*** EXERCISE TEXT Section Begins ***
Use the **Repository** and **Latest Tag** fields when you call the ``docker run`` command, as shown in the following section.

Note

The following sections outline how to launch and query a NIM for any model. To see model-specific examples, see Querying the API.

Launch NIM#

The following command launches a Docker container for a specific model. To launch a container for a different NIM, replace the values of Repository and Latest_Tag with values from the previous image list command and change the value of CONTAINER_NAME to something appropriate.

# Choose a container name for bookkeeping
export CONTAINER_NAME=<container-name>

# The container name from the previous ngc registry image list command
Repository=<repository>
Latest_Tag=<latest-tag>

# Choose a VLM NIM Image from NGC
export IMG_NAME="nvcr.io/${Repository}:${Latest_Tag}"

# Choose a path on your system to cache the downloaded models
export LOCAL_NIM_CACHE=~/.cache/nim
mkdir -p "$LOCAL_NIM_CACHE"

# Start the VLM NIM
docker run -it --rm --name=$CONTAINER_NAME \
  --runtime=nvidia \
  --gpus all \
  --shm-size=16GB \
  -e NGC_API_KEY=$NGC_API_KEY \
  -v "$LOCAL_NIM_CACHE:/opt/nim/.cache" \
  -u $(id -u) \
  -p 8000:8000 \
  $IMG_NAME

Docker Run Parameters#

Flags

Description

-it

--interactive + --tty (see Docker docs)

--rm

Delete the container after it stops (see Docker docs)

--name=<container-name>

Give a name to the NIM container for bookkeeping. Use any preferred value.

--runtime=nvidia

Ensure NVIDIA drivers are accessible in the container.

--gpus all

Expose all NVIDIA GPUs inside the container. See the configuration page for mounting specific GPUs.

--shm-size=16GB

Allocate host memory for multi-GPU communication. Not required for single GPU models or GPUs with NVLink enabled.
*** EXERCISE TEXT Section Ends ***
*** EXTRACTED RECORDS Section Begins ***
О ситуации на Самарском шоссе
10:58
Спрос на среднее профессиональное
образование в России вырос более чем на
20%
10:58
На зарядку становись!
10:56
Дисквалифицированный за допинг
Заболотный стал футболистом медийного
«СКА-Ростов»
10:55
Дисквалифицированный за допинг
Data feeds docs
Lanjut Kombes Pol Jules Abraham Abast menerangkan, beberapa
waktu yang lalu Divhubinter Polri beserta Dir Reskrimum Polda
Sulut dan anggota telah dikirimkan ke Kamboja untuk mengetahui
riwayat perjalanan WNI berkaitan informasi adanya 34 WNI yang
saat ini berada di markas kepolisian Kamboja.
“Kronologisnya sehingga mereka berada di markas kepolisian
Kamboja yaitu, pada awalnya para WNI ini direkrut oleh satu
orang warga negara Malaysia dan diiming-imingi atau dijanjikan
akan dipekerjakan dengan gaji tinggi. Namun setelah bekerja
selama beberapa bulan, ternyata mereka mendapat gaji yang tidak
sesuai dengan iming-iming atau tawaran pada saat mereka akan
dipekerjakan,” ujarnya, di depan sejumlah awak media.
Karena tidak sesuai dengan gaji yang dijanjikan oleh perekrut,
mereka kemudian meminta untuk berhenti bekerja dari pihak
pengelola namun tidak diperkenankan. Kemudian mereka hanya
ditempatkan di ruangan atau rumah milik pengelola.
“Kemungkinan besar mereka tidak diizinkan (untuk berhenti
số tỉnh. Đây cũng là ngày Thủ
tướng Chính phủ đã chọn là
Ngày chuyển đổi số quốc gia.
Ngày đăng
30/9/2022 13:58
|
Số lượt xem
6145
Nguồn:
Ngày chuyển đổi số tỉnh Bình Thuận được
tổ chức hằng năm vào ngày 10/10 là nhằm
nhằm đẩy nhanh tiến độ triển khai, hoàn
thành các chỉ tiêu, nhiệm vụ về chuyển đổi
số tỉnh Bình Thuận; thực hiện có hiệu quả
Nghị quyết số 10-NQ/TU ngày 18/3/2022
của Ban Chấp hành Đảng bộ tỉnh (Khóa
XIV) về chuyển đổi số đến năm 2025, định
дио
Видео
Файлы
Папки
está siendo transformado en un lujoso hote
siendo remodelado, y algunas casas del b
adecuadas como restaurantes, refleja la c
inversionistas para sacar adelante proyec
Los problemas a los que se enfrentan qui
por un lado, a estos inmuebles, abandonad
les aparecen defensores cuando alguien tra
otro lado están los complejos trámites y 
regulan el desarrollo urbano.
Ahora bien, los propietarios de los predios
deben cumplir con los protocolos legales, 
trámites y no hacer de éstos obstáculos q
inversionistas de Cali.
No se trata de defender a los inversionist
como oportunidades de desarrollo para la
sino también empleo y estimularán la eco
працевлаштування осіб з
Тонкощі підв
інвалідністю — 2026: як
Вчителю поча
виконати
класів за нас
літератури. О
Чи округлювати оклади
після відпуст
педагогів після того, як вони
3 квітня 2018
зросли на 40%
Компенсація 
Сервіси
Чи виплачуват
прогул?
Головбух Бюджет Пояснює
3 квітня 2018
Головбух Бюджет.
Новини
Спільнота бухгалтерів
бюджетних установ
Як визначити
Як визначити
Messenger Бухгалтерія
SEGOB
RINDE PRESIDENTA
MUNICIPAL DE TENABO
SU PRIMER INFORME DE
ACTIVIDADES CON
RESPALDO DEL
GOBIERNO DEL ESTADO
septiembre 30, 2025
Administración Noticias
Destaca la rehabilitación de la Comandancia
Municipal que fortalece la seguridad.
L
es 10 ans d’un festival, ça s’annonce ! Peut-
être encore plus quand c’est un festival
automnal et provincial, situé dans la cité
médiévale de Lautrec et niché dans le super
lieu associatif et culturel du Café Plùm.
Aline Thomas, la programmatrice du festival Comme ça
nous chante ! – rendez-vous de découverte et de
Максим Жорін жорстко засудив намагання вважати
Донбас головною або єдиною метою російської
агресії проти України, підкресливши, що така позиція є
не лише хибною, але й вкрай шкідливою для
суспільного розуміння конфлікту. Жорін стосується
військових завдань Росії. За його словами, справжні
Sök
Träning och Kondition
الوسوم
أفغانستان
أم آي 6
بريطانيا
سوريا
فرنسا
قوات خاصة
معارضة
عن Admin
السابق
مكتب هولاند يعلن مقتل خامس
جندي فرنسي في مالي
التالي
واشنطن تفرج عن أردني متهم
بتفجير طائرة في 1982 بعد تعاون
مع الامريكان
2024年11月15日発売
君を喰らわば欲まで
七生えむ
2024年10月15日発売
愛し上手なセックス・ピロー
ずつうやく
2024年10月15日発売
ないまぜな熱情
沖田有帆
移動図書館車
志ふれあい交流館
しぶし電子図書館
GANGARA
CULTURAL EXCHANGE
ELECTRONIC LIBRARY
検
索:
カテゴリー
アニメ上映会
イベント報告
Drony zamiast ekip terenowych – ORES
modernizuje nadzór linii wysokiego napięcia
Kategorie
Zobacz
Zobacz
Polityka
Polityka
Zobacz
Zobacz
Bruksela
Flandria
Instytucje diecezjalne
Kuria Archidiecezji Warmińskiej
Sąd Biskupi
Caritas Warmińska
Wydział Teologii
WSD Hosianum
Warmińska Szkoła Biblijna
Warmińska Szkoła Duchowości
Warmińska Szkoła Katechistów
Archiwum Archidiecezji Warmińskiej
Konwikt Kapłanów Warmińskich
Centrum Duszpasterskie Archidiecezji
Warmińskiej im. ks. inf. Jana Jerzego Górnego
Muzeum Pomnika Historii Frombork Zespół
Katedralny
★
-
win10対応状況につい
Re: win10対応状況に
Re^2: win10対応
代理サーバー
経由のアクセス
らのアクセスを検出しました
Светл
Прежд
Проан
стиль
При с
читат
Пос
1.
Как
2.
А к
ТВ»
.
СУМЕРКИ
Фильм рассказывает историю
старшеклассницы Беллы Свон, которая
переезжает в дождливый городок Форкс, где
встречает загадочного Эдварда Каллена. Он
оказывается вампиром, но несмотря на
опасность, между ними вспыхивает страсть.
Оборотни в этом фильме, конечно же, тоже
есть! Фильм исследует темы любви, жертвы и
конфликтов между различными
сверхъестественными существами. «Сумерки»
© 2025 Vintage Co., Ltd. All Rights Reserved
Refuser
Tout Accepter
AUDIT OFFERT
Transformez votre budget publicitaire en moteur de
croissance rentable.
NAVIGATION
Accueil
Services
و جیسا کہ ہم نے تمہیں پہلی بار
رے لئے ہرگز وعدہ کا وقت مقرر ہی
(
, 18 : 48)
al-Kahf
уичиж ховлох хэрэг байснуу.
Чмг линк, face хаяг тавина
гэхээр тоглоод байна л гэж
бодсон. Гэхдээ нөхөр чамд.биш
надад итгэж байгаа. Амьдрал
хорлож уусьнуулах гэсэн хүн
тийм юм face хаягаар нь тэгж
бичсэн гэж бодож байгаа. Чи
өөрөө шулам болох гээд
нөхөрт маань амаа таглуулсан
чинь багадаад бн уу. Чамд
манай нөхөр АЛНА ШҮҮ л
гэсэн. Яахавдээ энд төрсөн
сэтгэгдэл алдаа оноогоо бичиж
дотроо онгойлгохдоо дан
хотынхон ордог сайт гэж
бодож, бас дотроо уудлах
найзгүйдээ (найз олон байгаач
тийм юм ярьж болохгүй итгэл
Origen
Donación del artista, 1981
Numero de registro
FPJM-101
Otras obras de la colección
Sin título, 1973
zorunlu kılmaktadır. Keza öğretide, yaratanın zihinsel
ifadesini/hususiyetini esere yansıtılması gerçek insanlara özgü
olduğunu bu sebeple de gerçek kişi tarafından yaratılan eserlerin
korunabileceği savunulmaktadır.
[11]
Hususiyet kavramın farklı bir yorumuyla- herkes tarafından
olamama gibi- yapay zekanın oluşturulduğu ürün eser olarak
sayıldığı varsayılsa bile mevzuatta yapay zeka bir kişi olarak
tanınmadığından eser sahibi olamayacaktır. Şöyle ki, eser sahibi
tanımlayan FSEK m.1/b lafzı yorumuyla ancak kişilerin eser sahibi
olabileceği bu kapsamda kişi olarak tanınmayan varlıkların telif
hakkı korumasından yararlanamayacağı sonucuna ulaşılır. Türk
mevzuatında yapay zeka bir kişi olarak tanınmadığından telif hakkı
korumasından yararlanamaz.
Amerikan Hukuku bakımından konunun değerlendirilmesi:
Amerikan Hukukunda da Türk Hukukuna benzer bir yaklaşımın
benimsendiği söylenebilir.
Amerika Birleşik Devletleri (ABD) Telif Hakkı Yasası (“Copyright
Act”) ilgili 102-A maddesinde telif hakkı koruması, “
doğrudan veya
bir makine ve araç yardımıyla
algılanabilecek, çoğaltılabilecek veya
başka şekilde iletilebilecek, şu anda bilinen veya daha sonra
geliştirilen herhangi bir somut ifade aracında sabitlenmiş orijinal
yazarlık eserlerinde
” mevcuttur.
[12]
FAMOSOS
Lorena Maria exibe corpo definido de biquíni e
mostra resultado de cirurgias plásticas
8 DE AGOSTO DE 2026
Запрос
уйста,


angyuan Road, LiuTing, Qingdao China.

*** EXTRACTED RECORDS Section Ends ***
WHAT YOU WILL DO:
#1 Answer these questions from the NIM launch guide:
(a) What path is LOCAL_NIM_CACHE set to?
(b) Which port mapping does the docker run command pass with -p?
(c) For which setups is the --shm-size=16GB flag not required?
#2 Carry on the NIM launch guide after its last line, keeping the same flag-and-description format.

TASK-BY-TASK RESULTS:
#1
(a) ~/.cache/nim
(b) 8000:8000
(c) Single GPU models or GPUs with NVLink enabled.

#2
-e NGC_API_KEY

Provide the container with the token necessary to download adequate models and resources from NGC. See Export the API key.

-v "$LOCAL_NIM_CACHE:/opt/nim/.cache"

Mount a cache directory from your system (~/.cache/nim here) inside the NIM (defaults to /opt/nim/.cache), allowing downloaded models and artifacts to be reused by follow-up runs.

-u $(id -u)

Use the same user as your system user inside the NIM container to avoid permission mismatches when downloading models in your local cache directory.

-p 8000:8000

Forward the port where the NIM server is published inside the container to access from the host system. The left-hand side of the colon (:) represents the host system’s IP and port (8000 in this case), while the right-hand side corresponds to the container port where the NIM server is published (defaulting to 8000).

$IMG_NAME

Name and version of the VLM NIM container from NGC. The VLM NIM server automatically starts if no argument is provided after this.

Note

See the Configuring a NIM topic for information about additional configuration settings.

Note

If you have an issue with permission mismatches when downloading models in your local cache directory, add the -u $(id -u) option to the docker run call.

Note

NIM automatically selects the most suitable profile based on your system specifications. For details, see Automatic Profile Selection

Run Inference#

During startup, the NIM container downloads the required resources and serves the model behind an API endpoint. The following message indicates a successful startup.

INFO: Application startup complete.
INFO: Uvicorn running on http://0.0.0.0:8000 (Press CTRL+C to quit)

Once you see this message, you can validate the deployment of NIM by executing an inference request. In a new terminal, run the following command to show a list of models available for inference:

curl -X GET 'http://0.0.0.0:8000/v1/models'

Tip

Pipe the results of curl commands into a tool like jq or python -m json.tool to make the output of the API easier to read. For example: curl -s http://0.0.0.0:8000/v1/models | jq.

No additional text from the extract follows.